### ASSIGNMENT:
What must be handed in is the entire listing, exactly as written, with no pictures.

### DATA EXTRACTS:
§

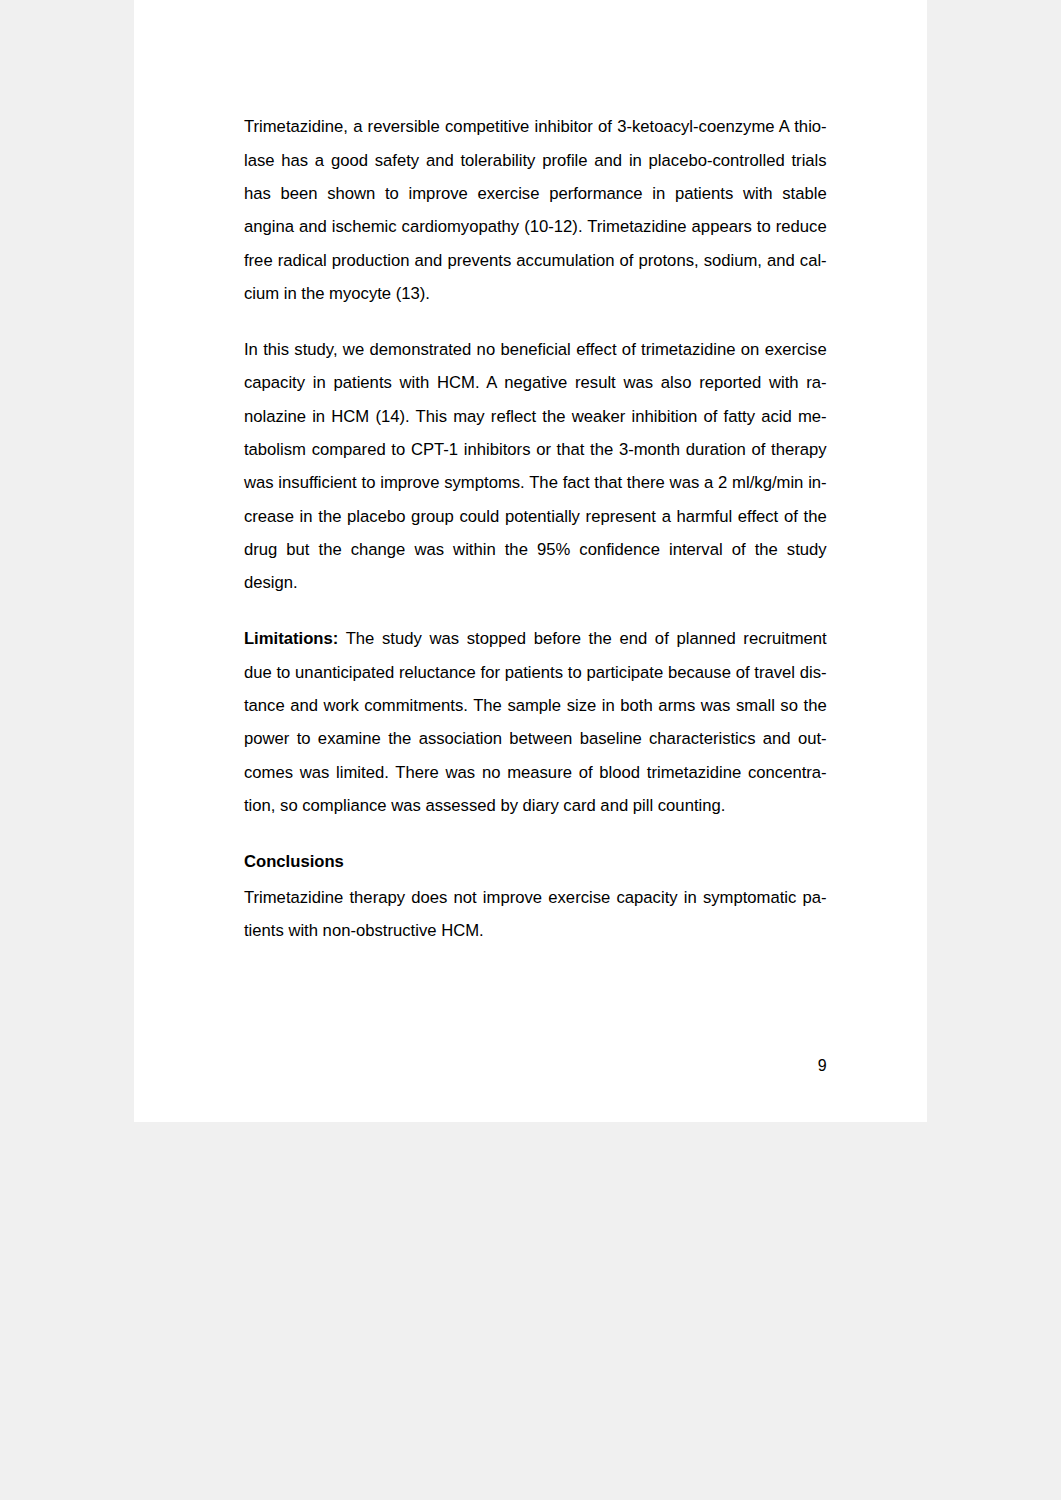Trimetazidine, a reversible competitive inhibitor of 3-ketoacyl-coenzyme A thiolase has a good safety and tolerability profile and in placebo-controlled trials has been shown to improve exercise performance in patients with stable angina and ischemic cardiomyopathy (10-12). Trimetazidine appears to reduce free radical production and prevents accumulation of protons, sodium, and calcium in the myocyte (13).
In this study, we demonstrated no beneficial effect of trimetazidine on exercise capacity in patients with HCM. A negative result was also reported with ranolazine in HCM (14). This may reflect the weaker inhibition of fatty acid metabolism compared to CPT-1 inhibitors or that the 3-month duration of therapy was insufficient to improve symptoms. The fact that there was a 2 ml/kg/min increase in the placebo group could potentially represent a harmful effect of the drug but the change was within the 95% confidence interval of the study design.
Limitations: The study was stopped before the end of planned recruitment due to unanticipated reluctance for patients to participate because of travel distance and work commitments. The sample size in both arms was small so the power to examine the association between baseline characteristics and outcomes was limited. There was no measure of blood trimetazidine concentration, so compliance was assessed by diary card and pill counting.
Conclusions
Trimetazidine therapy does not improve exercise capacity in symptomatic patients with non-obstructive HCM.
9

§

### ANSWER SPACE:
Trimetazidine, a reversible competitive inhibitor of 3-ketoacyl-coenzyme A thiolase has a good safety and tolerability profile and in placebo-controlled trials has been shown to improve exercise performance in patients with stable angina and ischemic cardiomyopathy (10-12). Trimetazidine appears to reduce free radical production and prevents accumulation of protons, sodium, and calcium in the myocyte (13).
In this study, we demonstrated no beneficial effect of trimetazidine on exercise capacity in patients with HCM. A negative result was also reported with ranolazine in HCM (14). This may reflect the weaker inhibition of fatty acid metabolism compared to CPT-1 inhibitors or that the 3-month duration of therapy was insufficient to improve symptoms. The fact that there was a 2 ml/kg/min increase in the placebo group could potentially represent a harmful effect of the drug but the change was within the 95% confidence interval of the study design.
Limitations: The study was stopped before the end of planned recruitment due to unanticipated reluctance for patients to participate because of travel distance and work commitments. The sample size in both arms was small so the power to examine the association between baseline characteristics and outcomes was limited. There was no measure of blood trimetazidine concentration, so compliance was assessed by diary card and pill counting.
Conclusions
Trimetazidine therapy does not improve exercise capacity in symptomatic patients with non-obstructive HCM.
9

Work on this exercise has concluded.